● Instructions for the task: Exactly the lines from the first line of the records to the line holding "Vicenç de Torelló" should be duplicated, and nothing more; pictures stay out.

● Extracted material:
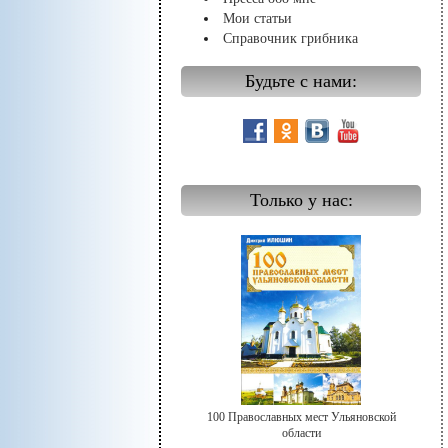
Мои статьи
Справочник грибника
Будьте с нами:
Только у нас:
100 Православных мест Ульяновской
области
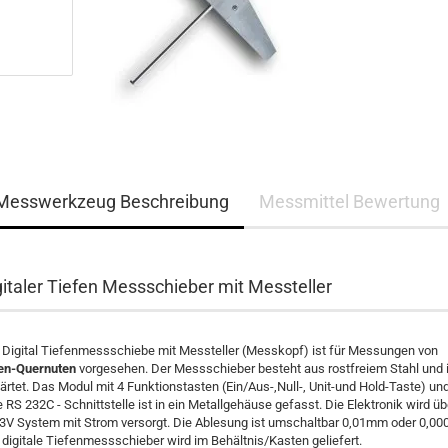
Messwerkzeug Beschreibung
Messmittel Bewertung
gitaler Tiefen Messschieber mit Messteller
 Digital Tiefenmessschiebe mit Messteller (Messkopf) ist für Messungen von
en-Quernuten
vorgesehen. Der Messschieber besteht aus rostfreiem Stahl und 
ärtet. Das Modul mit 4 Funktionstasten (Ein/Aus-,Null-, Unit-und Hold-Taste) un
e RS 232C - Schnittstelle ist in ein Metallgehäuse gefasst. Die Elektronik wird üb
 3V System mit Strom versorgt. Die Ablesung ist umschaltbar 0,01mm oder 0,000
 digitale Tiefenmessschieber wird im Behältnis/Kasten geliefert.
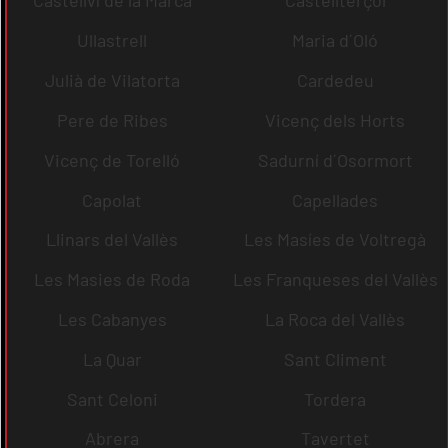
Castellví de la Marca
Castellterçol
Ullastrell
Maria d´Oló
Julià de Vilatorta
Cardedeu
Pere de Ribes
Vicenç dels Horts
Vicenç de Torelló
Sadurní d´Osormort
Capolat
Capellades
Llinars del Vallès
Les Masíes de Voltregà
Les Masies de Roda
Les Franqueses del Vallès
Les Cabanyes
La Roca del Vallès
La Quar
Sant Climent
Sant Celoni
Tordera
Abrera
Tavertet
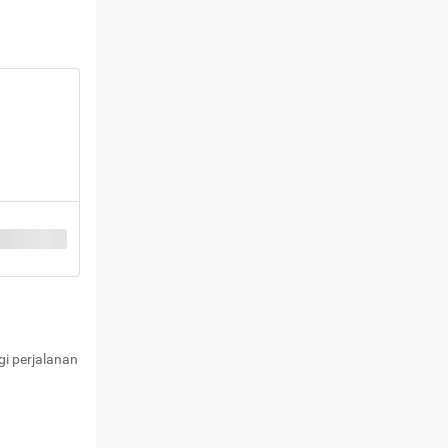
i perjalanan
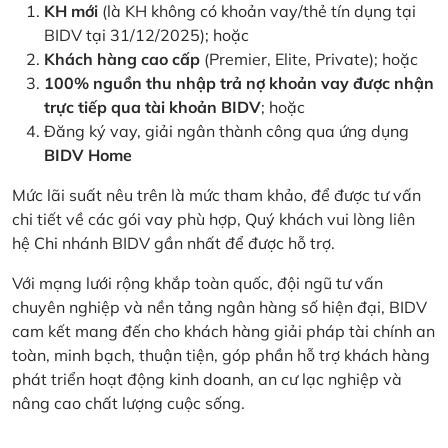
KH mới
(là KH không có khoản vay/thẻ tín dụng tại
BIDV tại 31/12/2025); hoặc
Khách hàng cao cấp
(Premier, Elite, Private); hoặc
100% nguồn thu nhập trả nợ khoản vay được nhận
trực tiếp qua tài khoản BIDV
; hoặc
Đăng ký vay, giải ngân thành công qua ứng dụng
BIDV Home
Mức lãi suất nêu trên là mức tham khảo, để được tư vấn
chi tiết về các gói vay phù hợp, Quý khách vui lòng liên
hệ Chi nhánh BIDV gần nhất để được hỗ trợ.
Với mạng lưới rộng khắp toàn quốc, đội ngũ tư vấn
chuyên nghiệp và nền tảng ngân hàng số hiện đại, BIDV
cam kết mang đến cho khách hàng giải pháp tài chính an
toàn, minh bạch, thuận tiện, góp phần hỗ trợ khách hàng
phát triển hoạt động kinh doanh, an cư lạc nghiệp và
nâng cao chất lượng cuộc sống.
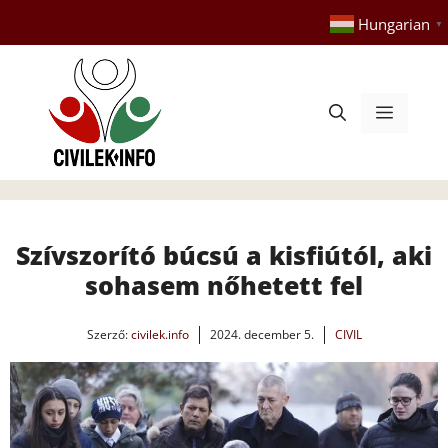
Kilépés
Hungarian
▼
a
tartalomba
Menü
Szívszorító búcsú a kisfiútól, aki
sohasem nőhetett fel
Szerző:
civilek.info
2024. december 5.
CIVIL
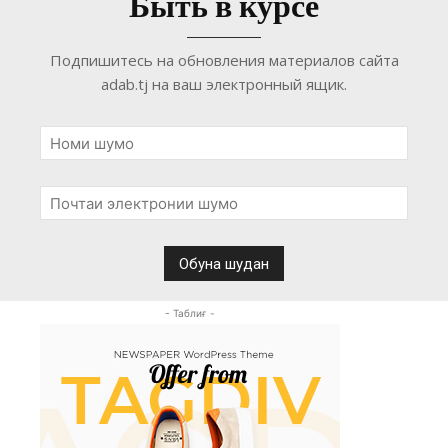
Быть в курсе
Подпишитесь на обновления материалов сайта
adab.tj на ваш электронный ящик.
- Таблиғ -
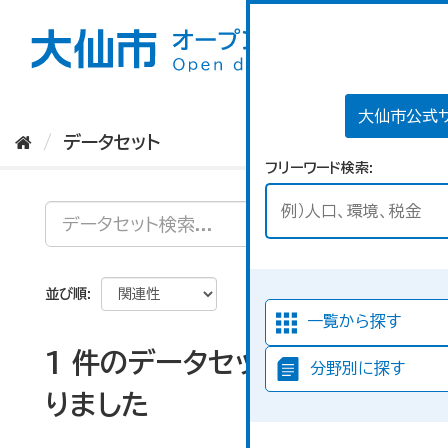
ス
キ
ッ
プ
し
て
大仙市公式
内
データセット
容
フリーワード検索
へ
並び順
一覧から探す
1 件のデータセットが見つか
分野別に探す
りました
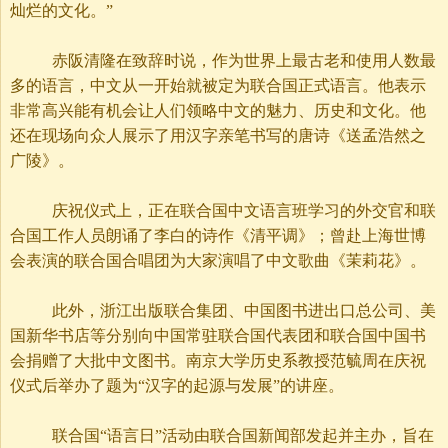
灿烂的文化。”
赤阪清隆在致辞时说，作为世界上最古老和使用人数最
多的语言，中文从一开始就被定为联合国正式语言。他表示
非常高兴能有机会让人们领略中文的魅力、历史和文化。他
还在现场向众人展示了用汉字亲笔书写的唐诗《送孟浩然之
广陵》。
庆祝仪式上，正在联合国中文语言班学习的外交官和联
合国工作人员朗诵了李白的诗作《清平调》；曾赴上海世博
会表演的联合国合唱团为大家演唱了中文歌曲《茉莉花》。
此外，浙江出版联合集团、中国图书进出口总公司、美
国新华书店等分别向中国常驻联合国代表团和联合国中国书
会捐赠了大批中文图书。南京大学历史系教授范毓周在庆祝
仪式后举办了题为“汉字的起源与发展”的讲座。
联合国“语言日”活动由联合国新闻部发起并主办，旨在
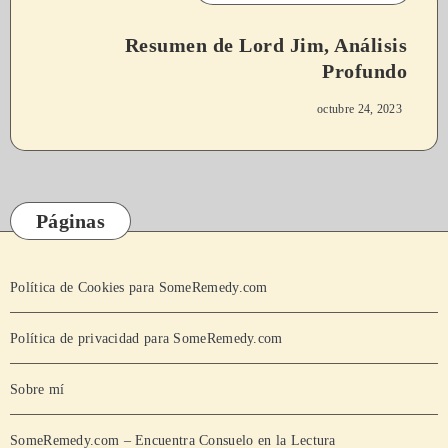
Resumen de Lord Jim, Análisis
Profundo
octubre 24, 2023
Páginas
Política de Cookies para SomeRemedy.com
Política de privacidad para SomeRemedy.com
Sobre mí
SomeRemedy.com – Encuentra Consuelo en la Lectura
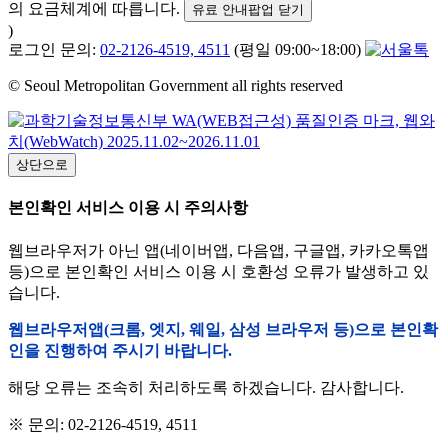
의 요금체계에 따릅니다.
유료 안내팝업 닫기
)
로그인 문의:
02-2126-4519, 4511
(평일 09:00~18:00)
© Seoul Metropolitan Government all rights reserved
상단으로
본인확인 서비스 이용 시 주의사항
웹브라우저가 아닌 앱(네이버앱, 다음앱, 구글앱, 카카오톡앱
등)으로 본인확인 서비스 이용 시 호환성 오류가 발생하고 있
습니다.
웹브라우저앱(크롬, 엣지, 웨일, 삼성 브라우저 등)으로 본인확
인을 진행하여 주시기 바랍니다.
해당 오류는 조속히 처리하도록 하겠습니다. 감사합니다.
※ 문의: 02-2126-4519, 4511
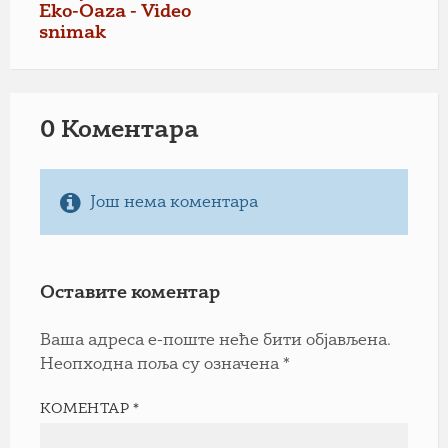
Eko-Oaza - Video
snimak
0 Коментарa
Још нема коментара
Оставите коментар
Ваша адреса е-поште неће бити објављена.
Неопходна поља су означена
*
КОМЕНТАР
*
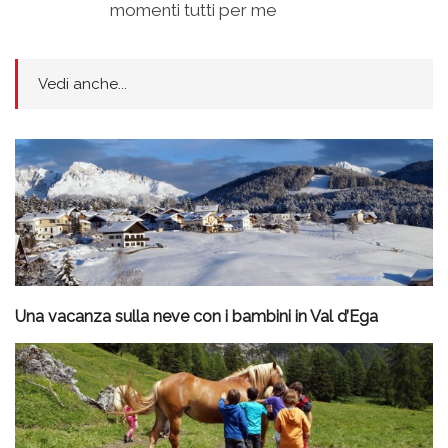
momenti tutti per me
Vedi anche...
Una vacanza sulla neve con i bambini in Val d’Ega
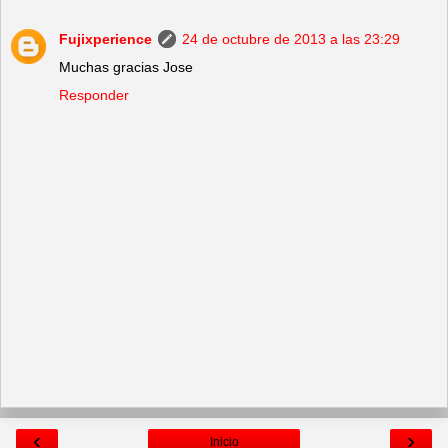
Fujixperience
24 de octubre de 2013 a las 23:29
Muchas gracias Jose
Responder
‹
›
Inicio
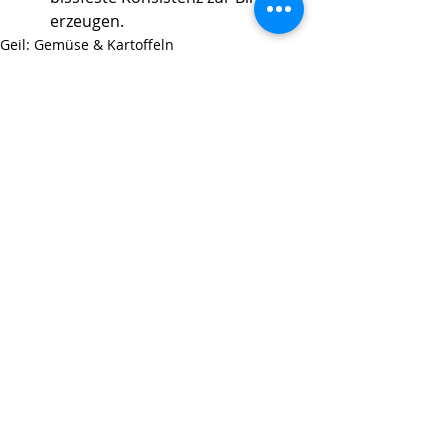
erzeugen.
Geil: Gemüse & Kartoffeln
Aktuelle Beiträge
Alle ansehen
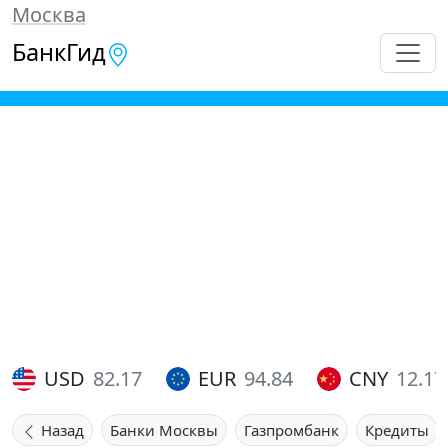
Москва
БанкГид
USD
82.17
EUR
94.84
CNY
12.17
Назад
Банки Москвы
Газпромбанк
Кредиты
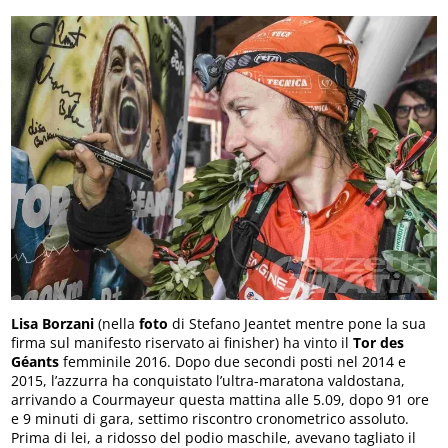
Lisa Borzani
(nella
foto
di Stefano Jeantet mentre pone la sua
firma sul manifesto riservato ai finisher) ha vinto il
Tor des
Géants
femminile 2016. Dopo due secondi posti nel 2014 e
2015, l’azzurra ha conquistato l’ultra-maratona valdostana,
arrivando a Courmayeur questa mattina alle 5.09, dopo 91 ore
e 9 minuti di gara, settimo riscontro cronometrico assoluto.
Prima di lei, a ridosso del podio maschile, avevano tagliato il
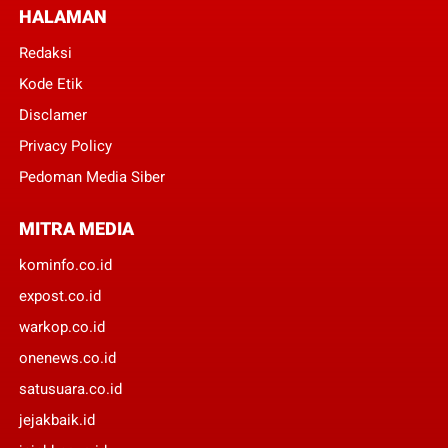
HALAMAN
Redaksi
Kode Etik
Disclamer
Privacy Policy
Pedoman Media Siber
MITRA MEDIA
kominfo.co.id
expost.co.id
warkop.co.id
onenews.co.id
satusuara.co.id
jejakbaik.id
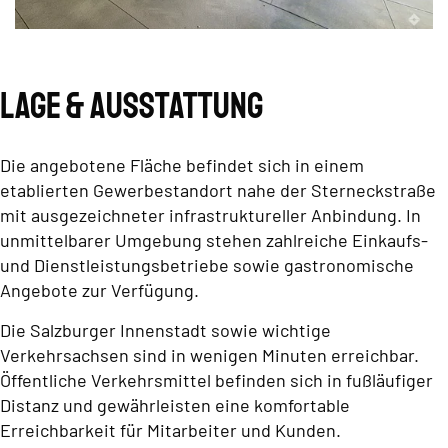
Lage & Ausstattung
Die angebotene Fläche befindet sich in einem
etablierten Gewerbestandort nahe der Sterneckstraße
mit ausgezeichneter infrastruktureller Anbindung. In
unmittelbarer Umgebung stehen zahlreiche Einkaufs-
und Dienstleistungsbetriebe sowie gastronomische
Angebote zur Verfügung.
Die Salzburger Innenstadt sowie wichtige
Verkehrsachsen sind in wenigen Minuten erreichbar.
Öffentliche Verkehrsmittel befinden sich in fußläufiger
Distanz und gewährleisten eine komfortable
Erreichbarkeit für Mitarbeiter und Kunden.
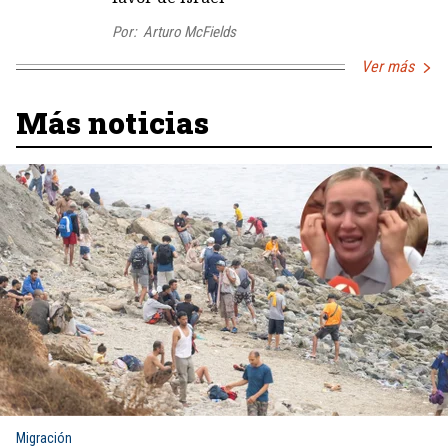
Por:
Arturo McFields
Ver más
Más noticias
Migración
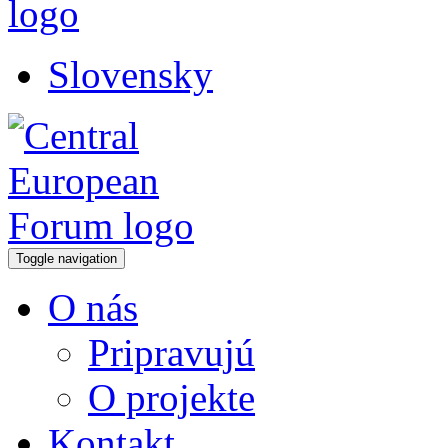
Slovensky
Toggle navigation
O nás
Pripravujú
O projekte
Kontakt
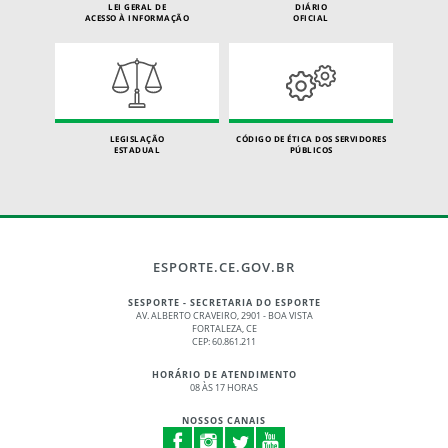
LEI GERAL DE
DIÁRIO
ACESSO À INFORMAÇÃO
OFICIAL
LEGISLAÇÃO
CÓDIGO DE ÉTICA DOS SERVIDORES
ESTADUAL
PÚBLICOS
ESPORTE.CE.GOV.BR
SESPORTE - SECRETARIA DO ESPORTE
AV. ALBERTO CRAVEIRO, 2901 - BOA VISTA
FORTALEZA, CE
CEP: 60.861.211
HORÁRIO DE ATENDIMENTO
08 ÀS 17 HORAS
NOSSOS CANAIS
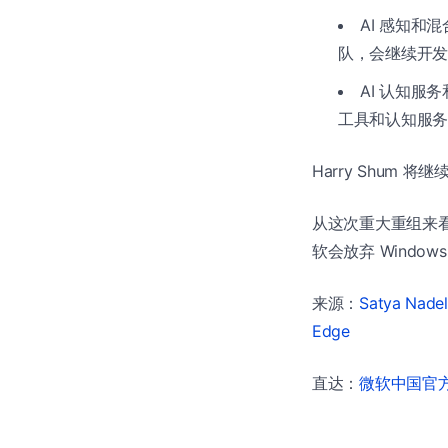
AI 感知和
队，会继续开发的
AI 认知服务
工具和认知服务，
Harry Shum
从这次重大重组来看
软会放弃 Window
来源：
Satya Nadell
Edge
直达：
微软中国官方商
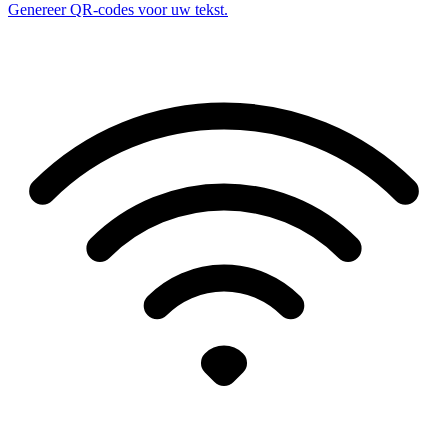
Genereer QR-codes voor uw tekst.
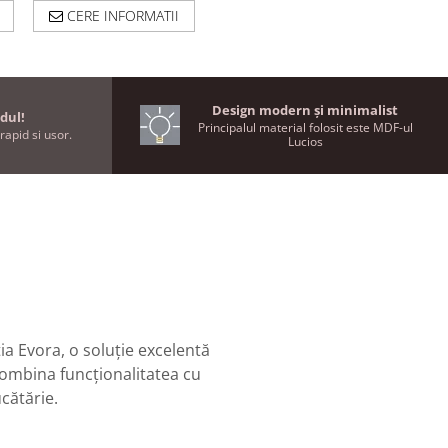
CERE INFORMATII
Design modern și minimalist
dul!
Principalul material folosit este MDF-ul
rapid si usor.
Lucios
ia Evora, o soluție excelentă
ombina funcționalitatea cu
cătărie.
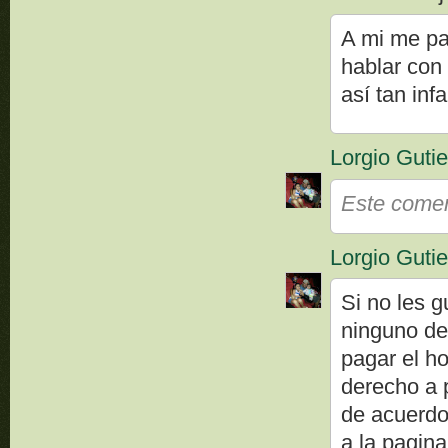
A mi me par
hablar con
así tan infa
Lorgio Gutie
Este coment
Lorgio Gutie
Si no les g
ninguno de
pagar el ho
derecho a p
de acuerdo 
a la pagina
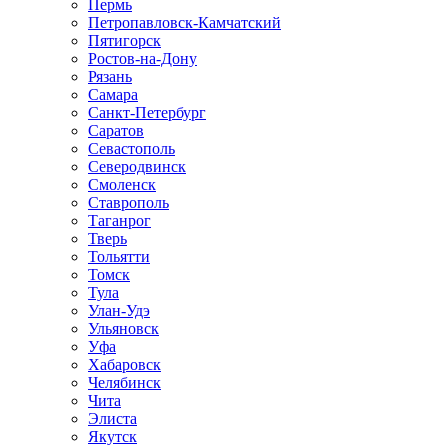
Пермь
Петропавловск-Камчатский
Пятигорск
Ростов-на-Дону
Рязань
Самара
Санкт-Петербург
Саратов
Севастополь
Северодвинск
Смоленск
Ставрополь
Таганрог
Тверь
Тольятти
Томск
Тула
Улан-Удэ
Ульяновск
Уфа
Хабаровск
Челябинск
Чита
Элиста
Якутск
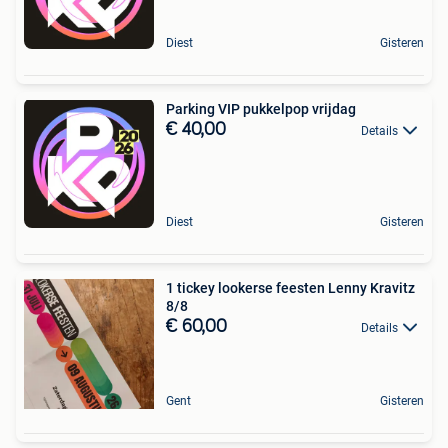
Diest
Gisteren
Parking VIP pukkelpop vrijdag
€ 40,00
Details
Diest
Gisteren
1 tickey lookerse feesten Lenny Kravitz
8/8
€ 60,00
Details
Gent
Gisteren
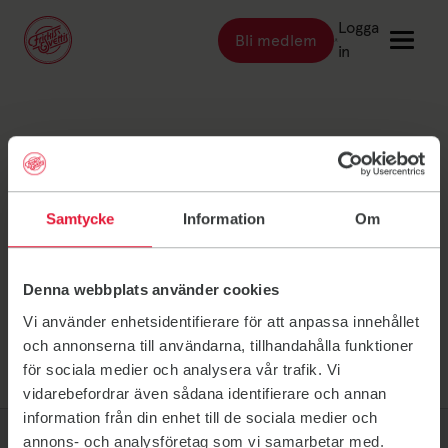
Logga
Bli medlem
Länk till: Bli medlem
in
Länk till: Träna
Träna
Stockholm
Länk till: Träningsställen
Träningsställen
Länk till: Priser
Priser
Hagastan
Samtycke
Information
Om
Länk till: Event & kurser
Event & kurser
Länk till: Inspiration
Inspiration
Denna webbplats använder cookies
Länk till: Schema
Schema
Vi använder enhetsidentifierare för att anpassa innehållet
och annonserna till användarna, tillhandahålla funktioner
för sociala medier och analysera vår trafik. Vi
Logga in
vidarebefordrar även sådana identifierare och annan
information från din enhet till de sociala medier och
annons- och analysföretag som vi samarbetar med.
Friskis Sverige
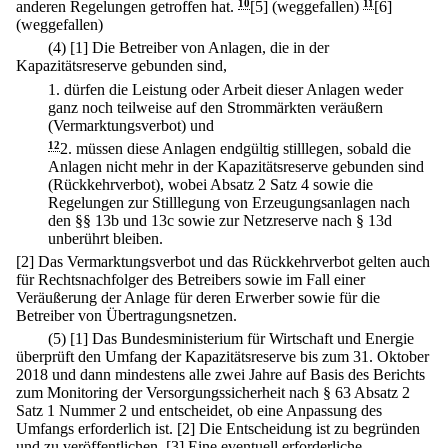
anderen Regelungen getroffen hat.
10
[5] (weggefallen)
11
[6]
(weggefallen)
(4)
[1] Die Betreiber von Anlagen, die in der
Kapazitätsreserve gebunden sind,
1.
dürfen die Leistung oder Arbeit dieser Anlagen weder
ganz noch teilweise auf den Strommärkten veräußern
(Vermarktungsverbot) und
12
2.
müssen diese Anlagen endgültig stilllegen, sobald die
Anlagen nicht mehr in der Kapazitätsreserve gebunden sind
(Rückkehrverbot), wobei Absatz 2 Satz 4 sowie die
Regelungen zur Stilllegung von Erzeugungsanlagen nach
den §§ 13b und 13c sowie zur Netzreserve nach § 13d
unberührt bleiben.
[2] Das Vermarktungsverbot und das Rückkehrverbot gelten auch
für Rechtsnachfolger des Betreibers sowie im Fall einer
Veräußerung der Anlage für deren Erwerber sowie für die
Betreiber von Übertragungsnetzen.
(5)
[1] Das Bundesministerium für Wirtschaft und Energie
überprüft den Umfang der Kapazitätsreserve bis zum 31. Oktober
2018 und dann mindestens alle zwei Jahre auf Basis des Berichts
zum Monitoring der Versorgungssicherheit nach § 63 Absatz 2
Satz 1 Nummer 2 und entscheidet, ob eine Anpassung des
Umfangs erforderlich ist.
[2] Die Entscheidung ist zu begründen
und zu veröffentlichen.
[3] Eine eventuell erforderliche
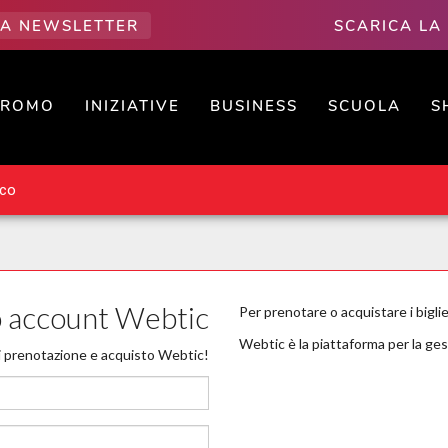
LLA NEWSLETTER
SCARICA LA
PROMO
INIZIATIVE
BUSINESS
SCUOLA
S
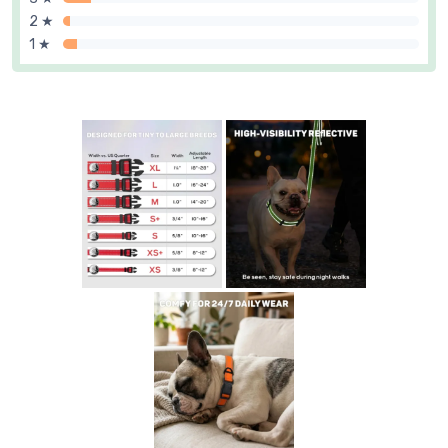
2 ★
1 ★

● Output:
Мои статьи
Справочник грибника
Будьте с нами:
Только у нас:
100 Православных мест Ульяновской
области
Messwerkzeug Beschreibung
Messmittel Bewertung
gitaler Tiefen Messschieber mit Messteller
 Digital Tiefenmessschiebe mit Messteller (Messkopf) ist für Messungen von
en-Quernuten
vorgesehen. Der Messschieber besteht aus rostfreiem Stahl und 
ärtet. Das Modul mit 4 Funktionstasten (Ein/Aus-,Null-, Unit-und Hold-Taste) un
e RS 232C - Schnittstelle ist in ein Metallgehäuse gefasst. Die Elektronik wird üb
 3V System mit Strom versorgt. Die Ablesung ist umschaltbar 0,01mm oder 0,000
 digitale Tiefenmessschieber wird im Behältnis/Kasten geliefert.
Castellví de la Marca
Castellterçol
Ullastrell
Maria d´Oló
Julià de Vilatorta
Cardedeu
Pere de Ribes
Vicenç dels Horts
Vicenç de Torelló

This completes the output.